(Annotation records)
################

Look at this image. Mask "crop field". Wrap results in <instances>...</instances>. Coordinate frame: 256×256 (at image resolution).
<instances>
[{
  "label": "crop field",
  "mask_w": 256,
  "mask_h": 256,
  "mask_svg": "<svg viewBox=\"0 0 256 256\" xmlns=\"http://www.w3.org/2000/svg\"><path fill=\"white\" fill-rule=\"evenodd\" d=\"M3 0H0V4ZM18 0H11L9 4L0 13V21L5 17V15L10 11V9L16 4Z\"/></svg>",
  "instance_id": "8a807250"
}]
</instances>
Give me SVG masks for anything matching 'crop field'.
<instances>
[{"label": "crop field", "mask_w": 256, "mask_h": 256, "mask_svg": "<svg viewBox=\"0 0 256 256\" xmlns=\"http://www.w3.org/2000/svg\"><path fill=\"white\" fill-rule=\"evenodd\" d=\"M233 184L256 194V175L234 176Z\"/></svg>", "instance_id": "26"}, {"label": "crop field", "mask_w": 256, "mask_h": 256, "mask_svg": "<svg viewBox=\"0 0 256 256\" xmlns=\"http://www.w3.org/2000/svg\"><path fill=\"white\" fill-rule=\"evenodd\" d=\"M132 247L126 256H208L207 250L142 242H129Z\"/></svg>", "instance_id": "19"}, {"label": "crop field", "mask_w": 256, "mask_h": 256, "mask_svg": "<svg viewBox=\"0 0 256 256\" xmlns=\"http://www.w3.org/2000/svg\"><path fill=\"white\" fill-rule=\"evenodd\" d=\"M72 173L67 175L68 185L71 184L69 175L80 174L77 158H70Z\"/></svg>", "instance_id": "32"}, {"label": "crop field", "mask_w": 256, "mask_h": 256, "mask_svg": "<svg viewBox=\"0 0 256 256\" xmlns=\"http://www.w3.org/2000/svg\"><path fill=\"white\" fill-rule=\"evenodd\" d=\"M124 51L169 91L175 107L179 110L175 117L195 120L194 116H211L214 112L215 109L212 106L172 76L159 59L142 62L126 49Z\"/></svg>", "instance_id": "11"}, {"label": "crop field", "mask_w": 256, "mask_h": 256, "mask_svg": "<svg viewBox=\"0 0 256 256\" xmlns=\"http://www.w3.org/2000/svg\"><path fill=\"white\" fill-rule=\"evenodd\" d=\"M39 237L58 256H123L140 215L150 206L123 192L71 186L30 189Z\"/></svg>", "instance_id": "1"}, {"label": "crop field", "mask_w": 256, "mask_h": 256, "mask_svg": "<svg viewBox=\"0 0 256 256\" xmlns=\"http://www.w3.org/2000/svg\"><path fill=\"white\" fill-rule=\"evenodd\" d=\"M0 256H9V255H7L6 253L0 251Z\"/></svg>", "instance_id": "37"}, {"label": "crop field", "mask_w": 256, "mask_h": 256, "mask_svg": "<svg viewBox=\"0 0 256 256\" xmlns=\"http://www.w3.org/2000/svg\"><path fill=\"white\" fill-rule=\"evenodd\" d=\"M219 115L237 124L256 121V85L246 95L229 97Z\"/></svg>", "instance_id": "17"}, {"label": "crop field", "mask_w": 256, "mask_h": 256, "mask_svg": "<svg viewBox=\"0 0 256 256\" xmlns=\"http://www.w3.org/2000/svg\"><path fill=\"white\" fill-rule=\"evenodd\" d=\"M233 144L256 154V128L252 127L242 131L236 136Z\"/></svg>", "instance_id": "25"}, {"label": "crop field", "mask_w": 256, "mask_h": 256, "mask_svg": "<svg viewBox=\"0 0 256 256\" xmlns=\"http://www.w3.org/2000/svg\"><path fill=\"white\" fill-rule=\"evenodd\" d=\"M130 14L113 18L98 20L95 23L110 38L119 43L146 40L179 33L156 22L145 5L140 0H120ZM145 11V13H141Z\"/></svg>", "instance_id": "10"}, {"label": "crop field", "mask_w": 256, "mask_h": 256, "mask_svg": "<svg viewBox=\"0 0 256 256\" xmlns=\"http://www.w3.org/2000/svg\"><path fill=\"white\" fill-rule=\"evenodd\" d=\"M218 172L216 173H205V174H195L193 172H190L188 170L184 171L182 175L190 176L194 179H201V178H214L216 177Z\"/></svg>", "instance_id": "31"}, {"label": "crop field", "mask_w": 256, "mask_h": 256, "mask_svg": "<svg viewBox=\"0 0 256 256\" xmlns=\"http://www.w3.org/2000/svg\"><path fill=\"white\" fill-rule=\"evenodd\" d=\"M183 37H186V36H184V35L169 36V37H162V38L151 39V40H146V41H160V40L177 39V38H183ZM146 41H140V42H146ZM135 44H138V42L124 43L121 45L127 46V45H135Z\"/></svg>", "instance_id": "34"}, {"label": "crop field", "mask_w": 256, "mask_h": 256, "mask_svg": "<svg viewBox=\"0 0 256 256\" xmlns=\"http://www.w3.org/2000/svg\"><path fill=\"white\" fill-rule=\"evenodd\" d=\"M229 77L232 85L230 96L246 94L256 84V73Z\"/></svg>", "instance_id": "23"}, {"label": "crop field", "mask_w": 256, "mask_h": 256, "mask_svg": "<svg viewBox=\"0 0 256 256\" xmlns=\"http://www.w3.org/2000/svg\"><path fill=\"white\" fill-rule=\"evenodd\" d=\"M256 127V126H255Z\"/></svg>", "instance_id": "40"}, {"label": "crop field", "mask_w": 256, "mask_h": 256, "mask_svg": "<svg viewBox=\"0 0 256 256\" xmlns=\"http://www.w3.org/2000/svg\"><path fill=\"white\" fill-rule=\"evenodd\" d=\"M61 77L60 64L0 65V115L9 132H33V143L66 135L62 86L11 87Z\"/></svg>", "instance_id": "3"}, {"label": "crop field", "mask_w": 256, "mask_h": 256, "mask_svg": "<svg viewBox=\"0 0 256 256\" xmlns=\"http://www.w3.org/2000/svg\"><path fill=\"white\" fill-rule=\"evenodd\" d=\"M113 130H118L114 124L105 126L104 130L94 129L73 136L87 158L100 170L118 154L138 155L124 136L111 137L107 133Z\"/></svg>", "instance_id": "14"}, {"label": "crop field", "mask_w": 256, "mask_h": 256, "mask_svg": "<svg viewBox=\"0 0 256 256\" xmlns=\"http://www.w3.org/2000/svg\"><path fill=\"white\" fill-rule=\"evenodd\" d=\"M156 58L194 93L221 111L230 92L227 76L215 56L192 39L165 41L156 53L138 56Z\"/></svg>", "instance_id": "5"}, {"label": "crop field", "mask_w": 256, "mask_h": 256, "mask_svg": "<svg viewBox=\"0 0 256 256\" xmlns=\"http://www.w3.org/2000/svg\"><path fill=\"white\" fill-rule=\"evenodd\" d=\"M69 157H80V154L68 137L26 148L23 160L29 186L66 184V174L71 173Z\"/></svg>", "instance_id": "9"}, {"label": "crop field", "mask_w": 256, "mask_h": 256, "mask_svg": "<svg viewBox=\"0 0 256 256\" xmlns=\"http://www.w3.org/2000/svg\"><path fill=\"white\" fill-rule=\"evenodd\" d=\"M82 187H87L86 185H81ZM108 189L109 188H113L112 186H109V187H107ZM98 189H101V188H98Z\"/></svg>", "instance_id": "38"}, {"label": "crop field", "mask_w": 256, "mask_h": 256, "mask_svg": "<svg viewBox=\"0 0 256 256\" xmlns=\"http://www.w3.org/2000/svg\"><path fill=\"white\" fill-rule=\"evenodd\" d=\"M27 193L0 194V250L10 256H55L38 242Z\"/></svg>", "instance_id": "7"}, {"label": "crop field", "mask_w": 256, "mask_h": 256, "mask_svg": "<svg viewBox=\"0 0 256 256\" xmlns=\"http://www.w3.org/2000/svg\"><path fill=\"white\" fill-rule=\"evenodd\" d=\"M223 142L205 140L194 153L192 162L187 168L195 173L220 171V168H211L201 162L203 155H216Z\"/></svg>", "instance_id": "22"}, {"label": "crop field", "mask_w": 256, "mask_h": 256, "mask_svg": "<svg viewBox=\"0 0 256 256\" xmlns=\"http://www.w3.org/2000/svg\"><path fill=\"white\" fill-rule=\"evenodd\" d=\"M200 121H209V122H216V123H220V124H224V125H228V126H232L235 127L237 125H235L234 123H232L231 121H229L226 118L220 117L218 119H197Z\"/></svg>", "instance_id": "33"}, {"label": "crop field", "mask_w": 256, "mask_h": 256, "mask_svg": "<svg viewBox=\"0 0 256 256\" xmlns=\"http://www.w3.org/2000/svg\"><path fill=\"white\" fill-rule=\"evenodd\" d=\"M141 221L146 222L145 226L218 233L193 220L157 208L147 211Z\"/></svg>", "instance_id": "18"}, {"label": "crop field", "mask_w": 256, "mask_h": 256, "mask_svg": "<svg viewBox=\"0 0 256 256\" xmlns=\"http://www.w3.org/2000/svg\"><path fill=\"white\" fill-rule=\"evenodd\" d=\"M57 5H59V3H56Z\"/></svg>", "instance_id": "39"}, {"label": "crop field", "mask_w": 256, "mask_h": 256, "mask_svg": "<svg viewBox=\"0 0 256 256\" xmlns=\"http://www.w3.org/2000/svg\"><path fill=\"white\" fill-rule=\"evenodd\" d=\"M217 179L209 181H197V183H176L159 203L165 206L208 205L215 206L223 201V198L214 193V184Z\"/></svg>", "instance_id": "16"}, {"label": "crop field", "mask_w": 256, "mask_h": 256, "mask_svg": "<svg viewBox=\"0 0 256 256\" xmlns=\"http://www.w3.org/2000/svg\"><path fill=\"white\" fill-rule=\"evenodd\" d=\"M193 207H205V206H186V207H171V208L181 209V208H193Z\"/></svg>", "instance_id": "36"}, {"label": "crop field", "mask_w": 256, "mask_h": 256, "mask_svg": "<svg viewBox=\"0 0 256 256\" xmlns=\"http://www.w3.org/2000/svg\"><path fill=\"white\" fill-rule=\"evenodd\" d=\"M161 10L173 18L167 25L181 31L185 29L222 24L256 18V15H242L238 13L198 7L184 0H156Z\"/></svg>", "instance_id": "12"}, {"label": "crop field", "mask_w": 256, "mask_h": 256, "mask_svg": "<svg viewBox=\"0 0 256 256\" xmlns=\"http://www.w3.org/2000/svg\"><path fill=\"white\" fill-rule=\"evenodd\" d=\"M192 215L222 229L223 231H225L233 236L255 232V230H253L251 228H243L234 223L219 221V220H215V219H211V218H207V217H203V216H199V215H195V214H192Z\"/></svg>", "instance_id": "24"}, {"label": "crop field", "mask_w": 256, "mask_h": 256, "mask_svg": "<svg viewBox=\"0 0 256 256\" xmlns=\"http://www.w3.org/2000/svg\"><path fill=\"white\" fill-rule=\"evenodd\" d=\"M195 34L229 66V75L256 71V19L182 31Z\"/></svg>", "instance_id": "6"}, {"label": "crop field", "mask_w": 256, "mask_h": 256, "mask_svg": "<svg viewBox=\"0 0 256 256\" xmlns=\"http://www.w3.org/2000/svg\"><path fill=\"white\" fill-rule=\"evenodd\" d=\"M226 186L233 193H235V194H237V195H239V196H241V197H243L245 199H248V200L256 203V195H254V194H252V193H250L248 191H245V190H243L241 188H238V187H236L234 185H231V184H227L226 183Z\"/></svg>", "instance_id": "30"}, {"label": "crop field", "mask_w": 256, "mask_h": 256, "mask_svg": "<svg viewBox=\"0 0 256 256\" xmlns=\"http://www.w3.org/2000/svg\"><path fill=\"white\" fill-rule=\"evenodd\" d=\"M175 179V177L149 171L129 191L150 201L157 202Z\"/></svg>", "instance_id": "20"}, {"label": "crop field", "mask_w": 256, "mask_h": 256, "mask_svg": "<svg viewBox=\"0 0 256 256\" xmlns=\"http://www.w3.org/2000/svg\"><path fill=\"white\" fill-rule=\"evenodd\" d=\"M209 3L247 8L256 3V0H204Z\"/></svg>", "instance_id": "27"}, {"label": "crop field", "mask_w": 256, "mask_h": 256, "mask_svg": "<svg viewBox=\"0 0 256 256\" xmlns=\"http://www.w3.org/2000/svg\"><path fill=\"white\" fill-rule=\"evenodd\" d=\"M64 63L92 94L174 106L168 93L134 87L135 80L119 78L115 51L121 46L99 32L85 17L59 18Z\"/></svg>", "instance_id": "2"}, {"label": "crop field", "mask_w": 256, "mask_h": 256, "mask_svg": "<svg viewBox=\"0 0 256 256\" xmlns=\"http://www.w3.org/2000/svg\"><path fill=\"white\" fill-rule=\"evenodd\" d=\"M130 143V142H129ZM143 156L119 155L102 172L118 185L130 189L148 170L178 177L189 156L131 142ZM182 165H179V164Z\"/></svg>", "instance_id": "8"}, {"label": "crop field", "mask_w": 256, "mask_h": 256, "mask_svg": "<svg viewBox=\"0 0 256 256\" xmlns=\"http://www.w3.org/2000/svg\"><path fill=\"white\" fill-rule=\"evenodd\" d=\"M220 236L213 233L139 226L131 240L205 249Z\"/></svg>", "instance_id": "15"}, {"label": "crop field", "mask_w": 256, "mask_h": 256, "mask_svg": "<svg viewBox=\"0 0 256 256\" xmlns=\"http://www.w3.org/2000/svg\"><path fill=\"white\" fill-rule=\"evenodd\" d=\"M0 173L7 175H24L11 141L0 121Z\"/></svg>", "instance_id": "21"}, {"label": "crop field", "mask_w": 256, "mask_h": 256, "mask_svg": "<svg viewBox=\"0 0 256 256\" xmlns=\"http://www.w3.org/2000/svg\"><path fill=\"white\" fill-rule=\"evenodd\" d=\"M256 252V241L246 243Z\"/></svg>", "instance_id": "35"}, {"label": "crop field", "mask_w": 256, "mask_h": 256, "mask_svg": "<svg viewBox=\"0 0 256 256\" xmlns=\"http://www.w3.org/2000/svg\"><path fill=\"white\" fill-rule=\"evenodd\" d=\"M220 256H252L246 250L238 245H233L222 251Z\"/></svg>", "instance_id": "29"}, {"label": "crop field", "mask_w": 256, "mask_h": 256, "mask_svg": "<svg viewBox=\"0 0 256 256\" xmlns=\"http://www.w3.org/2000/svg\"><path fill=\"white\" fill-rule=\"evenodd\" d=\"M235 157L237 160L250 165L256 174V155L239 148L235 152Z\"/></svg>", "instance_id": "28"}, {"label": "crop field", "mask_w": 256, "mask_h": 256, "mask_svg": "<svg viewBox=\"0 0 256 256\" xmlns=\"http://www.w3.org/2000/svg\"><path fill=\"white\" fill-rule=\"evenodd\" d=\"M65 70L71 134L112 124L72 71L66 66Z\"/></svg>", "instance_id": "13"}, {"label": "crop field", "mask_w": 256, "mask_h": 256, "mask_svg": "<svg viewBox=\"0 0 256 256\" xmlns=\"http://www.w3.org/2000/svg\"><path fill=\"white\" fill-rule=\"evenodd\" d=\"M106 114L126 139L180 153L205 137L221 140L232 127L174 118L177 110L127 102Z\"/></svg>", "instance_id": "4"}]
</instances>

################

Could you copy out the lines from the start of the entries through the line containing "Give me SVG", with both ends included?

### [OUTPUT OF THE TASK]
Look at this image. Mask "crop field". Wrap results in <instances>...</instances>. Coordinate frame: 256×256 (at image resolution).
<instances>
[{
  "label": "crop field",
  "mask_w": 256,
  "mask_h": 256,
  "mask_svg": "<svg viewBox=\"0 0 256 256\" xmlns=\"http://www.w3.org/2000/svg\"><path fill=\"white\" fill-rule=\"evenodd\" d=\"M3 0H0V4ZM18 0H11L9 4L0 13V21L5 17V15L10 11V9L16 4Z\"/></svg>",
  "instance_id": "8a807250"
}]
</instances>
Give me SVG masks for anything matching 'crop field'.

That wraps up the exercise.